As companies increasingly rely on comparisons to peer companies for setting a CEO’s pay, some experts say that insiders and consultants can influence the outcome by which companies they choose.

“If you have two firms similar in size and similar in industry profile, they cherry-pick the one that pays more,” said Michael Faulkender, director of the University of Maryland’s Center for Financial Policy.

“Don’t tell me you’re paying the median and then give me a biased group of competitors,” he said. “Show me the true peer group, and then if you want to pay more than the median, justify why you’re doing that.”

Company proxies don’t typically explain exactly how the peers were selected. So when changes are made, it can raise questions.

In the middle of its 2011 fiscal year, Starbucks’ compensation committee changed the company’s peer group. It dropped three firms — Whole Foods Market, Clorox, and FedEx — that had been peers for the past three years, while adding PepsiCo and Kellogg.

Both newcomers have substantially larger revenues than Starbucks — six times larger, in PepsiCo’s case. Two of the dropped companies had smaller revenues than Starbucks, and FedEx was just three times larger.

The new peer group’s median 2011 salary was 10 percent higher and median total compensation was 6 percent higher, a Seattle Times analysis shows.

Starbucks says it targets executive salary, bonus, perks, stock and options to fall “within the median range” of its peer group — so a better-paid peer group tends to move the goal posts for Starbucks executives.

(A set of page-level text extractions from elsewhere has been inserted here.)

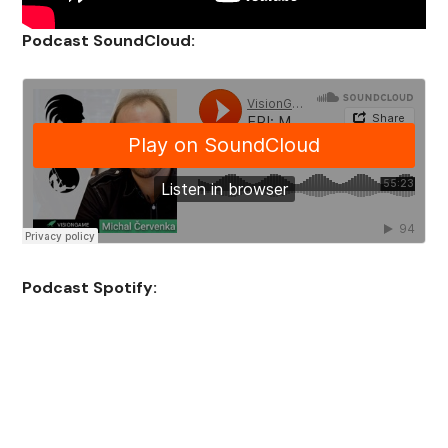
Podcast SoundCloud:
Podcast Spotify: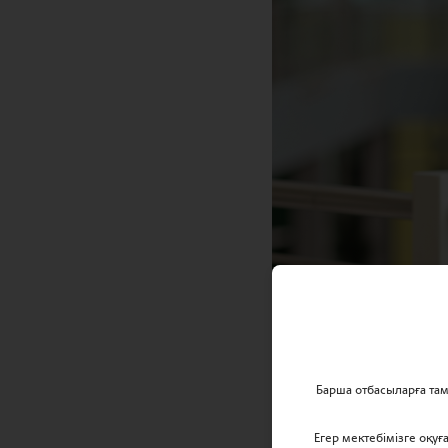
Барша отбасыларға та
Егер мектебімізге оқу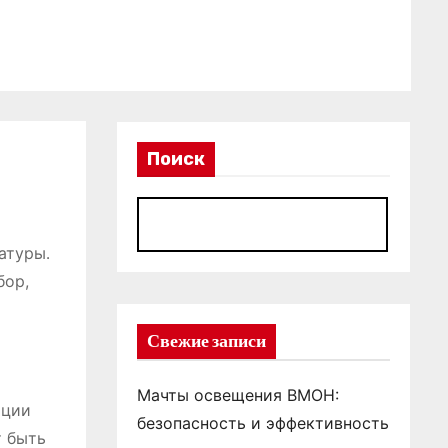
Поиск
П
атуры․
бор,
Свежие записи
Мачты освещения ВМОН:
ации
безопасность и эффективность
т быть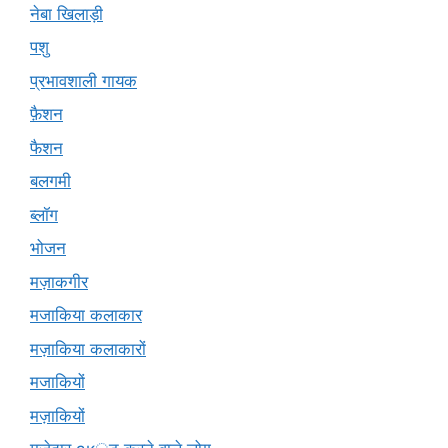
नेबा खिलाड़ी
पशु
प्रभावशाली गायक
फ़ैशन
फैशन
बलगमी
ब्लॉग
भोजन
मज़ाकगीर
मजाकिया कलाकार
मज़ाकिया कलाकारों
मजाकियों
मज़ाकियों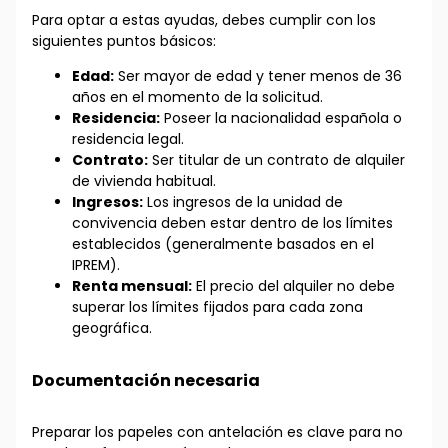
Para optar a estas ayudas, debes cumplir con los
siguientes puntos básicos:
Edad:
Ser mayor de edad y tener menos de 36
años en el momento de la solicitud.
Residencia:
Poseer la nacionalidad española o
residencia legal.
Contrato:
Ser titular de un contrato de alquiler
de vivienda habitual.
Ingresos:
Los ingresos de la unidad de
convivencia deben estar dentro de los límites
establecidos (generalmente basados en el
IPREM).
Renta mensual:
El precio del alquiler no debe
superar los límites fijados para cada zona
geográfica.
Documentación necesaria
Preparar los papeles con antelación es clave para no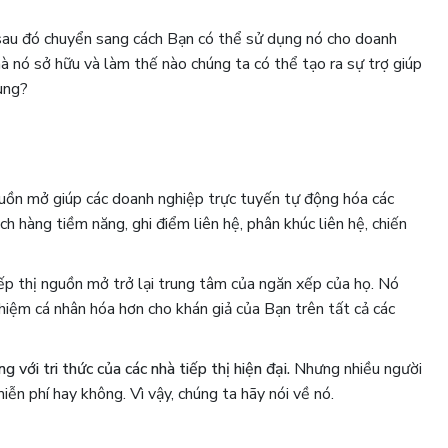
 sau đó chuyển sang cách Bạn có thể sử dụng nó cho doanh
à nó sở hữu và làm thế nào chúng ta có thể tạo ra sự trợ giúp
hung?
uồn mở giúp các doanh nghiệp trực tuyến tự động hóa các
ách hàng tiềm năng, ghi điểm liên hệ, phân khúc liên hệ, chiến
ếp thị nguồn mở trở lại trung tâm của ngăn xếp của họ.
Nó
ghiệm cá nhân hóa hơn cho khán giả của Bạn trên tất cả các
 với tri thức của các nhà tiếp thị hiện đại.
Nhưng nhiều người
miễn phí hay không. Vì vậy, chúng ta hãy nói về nó.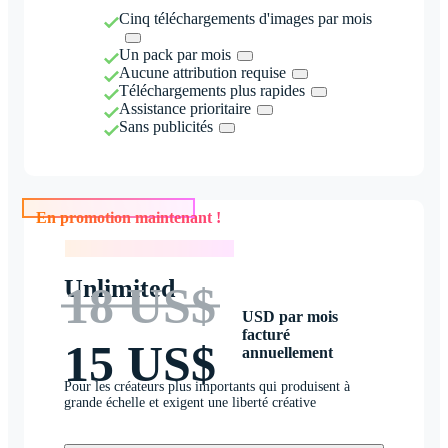
Cinq téléchargements d'images par mois
Un pack par mois
Aucune attribution requise
Téléchargements plus rapides
Assistance prioritaire
Sans publicités
En promotion maintenant !
En promotion maintenant !
Unlimited
18 US$
USD par mois
facturé
15 US$
annuellement
Pour les créateurs plus importants qui produisent à
grande échelle et exigent une liberté créative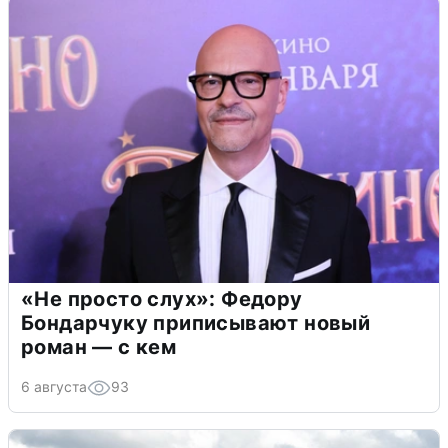
«Не просто слух»: Федору
Бондарчуку приписывают новый
роман — с кем
6 августа
93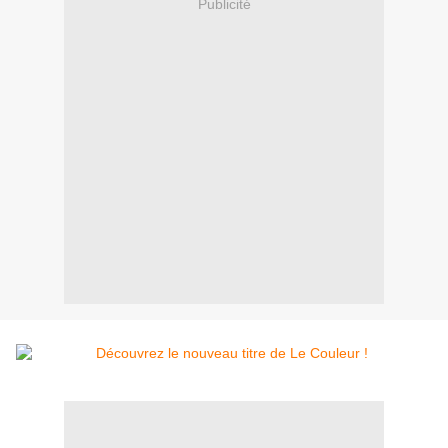
Publicité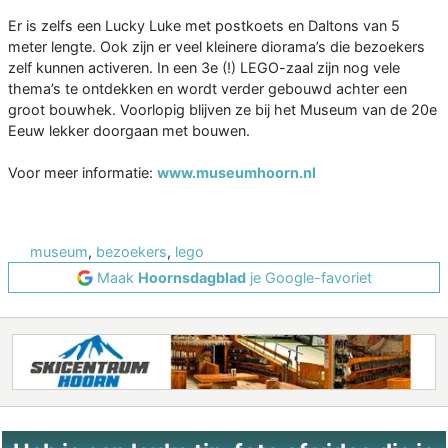
Er is zelfs een Lucky Luke met postkoets en Daltons van 5
meter lengte. Ook zijn er veel kleinere diorama’s die bezoekers
zelf kunnen activeren. In een 3e (!) LEGO-zaal zijn nog vele
thema’s te ontdekken en wordt verder gebouwd achter een
groot bouwhek. Voorlopig blijven ze bij het Museum van de 20e
Eeuw lekker doorgaan met bouwen.
Voor meer informatie:
www.museumhoorn.nl
museum
,
bezoekers
,
lego
Maak
Hoornsdagblad
je Google-favoriet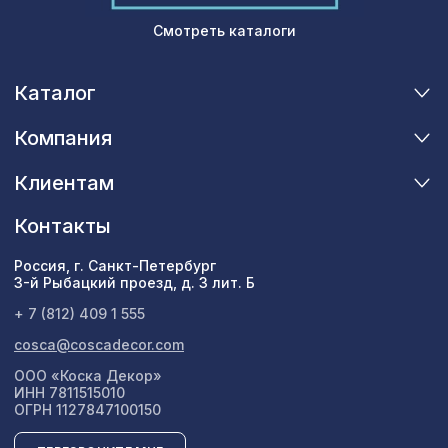
Смотреть каталоги
Каталог
Компания
Клиентам
Контакты
Россия, г. Санкт-Петербург
3-й Рыбацкий проезд, д. 3 лит. Б
+ 7 (812) 409 1 555
cosca@coscadecor.com
ООО «Коска Декор»
ИНН 7811515010
ОГРН 1127847100150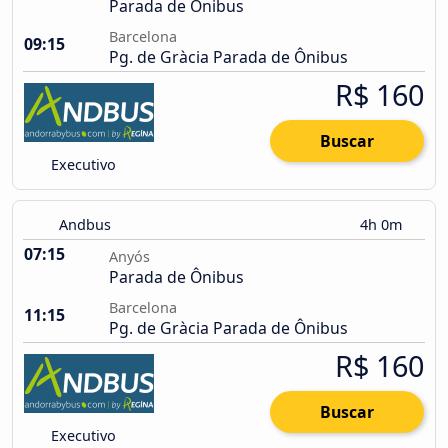
Parada de Ônibus
Barcelona
09:15
Pg. de Gràcia Parada de Ônibus
R$ 160
Buscar
Executivo
Andbus
4h 0m
07:15
Anyós
Parada de Ônibus
Barcelona
11:15
Pg. de Gràcia Parada de Ônibus
R$ 160
Buscar
Executivo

A company spokesman said the primary selection criteria for peer companies are industry, size and global presence.

Generally, even if companies use proper methods to develop a peer group, they should explain changes that could appear to be cherry-picking, said Sorrentino, the compensation consultant.

“So much of this is about optics,” he said.

Shareholders overwhelmingly approved Starbucks’ pay plan this year. After all, the company had a 45 percent return last year and a 400 percent three-year return.

“Most companies are passing (say-on-pay votes) with flying colors,” said Drexel’s Walkling, the corporate-governance expert.

The pressure to keep it that way is spurring them to provide more disclosure on executive pay plans.

“Transparency is important,” Walkling said. Company boards “are working hard to make sure shareholders understand what the linkage is between pay and performance.”